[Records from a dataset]
╭──

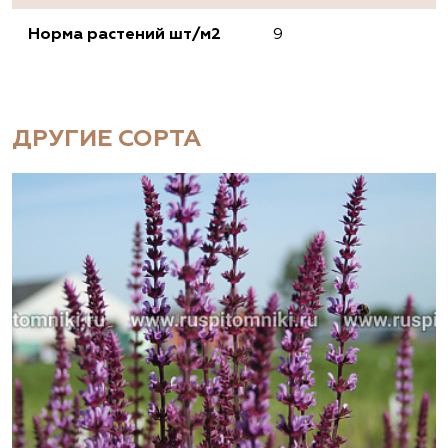
Норма растений шт/м2
9
ДРУГИЕ СОРТА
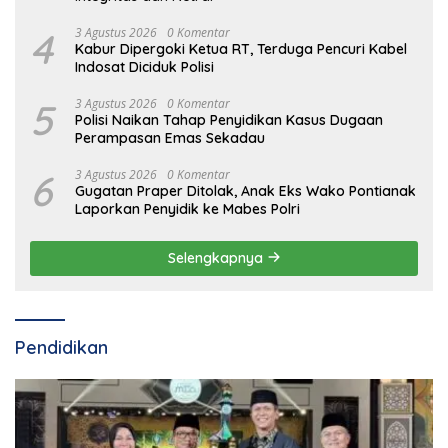
4
3 Agustus 2026
0 Komentar
Kabur Dipergoki Ketua RT, Terduga Pencuri Kabel
Indosat Diciduk Polisi
5
3 Agustus 2026
0 Komentar
Polisi Naikan Tahap Penyidikan Kasus Dugaan
Perampasan Emas Sekadau
6
3 Agustus 2026
0 Komentar
Gugatan Praper Ditolak, Anak Eks Wako Pontianak
Laporkan Penyidik ke Mabes Polri
Selengkapnya
Pendidikan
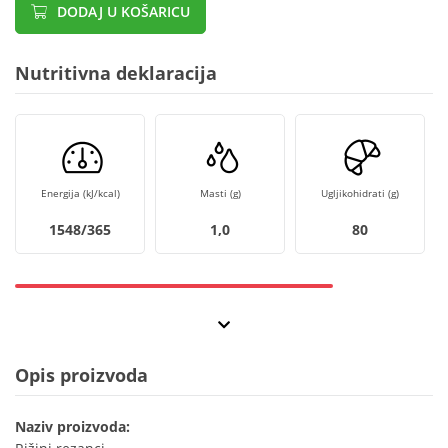
DODAJ U KOŠARICU
Nutritivna deklaracija
Energija (kJ/kcal)
Masti (g)
Ugljikohidrati (g)
1548/365
1,0
80
Opis proizvoda
Naziv proizvoda:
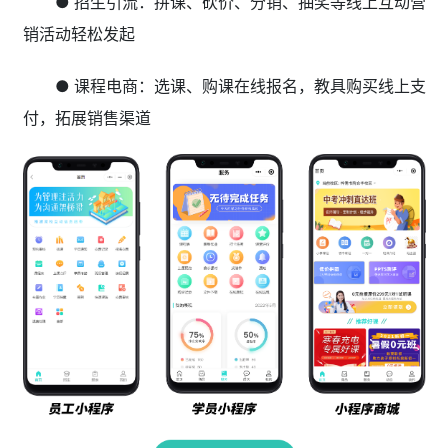
● 招生引流：拼课、砍价、分销、抽奖等线上互动营
销活动轻松发起
● 课程电商：选课、购课在线报名，教具购买线上支
付，拓展销售渠道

╰──

WHAT IS BEING ASKED →
Write every entry out again exactly, images omitted.

SOLUTION FOR THIS PROBLEM →
Норма растений шт/м2
9
ДРУГИЕ СОРТА
4
3 Agustus 2026
0 Komentar
Kabur Dipergoki Ketua RT, Terduga Pencuri Kabel
Indosat Diciduk Polisi
5
3 Agustus 2026
0 Komentar
Polisi Naikan Tahap Penyidikan Kasus Dugaan
Perampasan Emas Sekadau
6
3 Agustus 2026
0 Komentar
Gugatan Praper Ditolak, Anak Eks Wako Pontianak
Laporkan Penyidik ke Mabes Polri
Selengkapnya
Pendidikan
DODAJ U KOŠARICU
Nutritivna deklaracija
Energija (kJ/kcal)
Masti (g)
Ugljikohidrati (g)
1548/365
1,0
80
Opis proizvoda
Naziv proizvoda:
● 招生引流：拼课、砍价、分销、抽奖等线上互动营
销活动轻松发起
● 课程电商：选课、购课在线报名，教具购买线上支
付，拓展销售渠道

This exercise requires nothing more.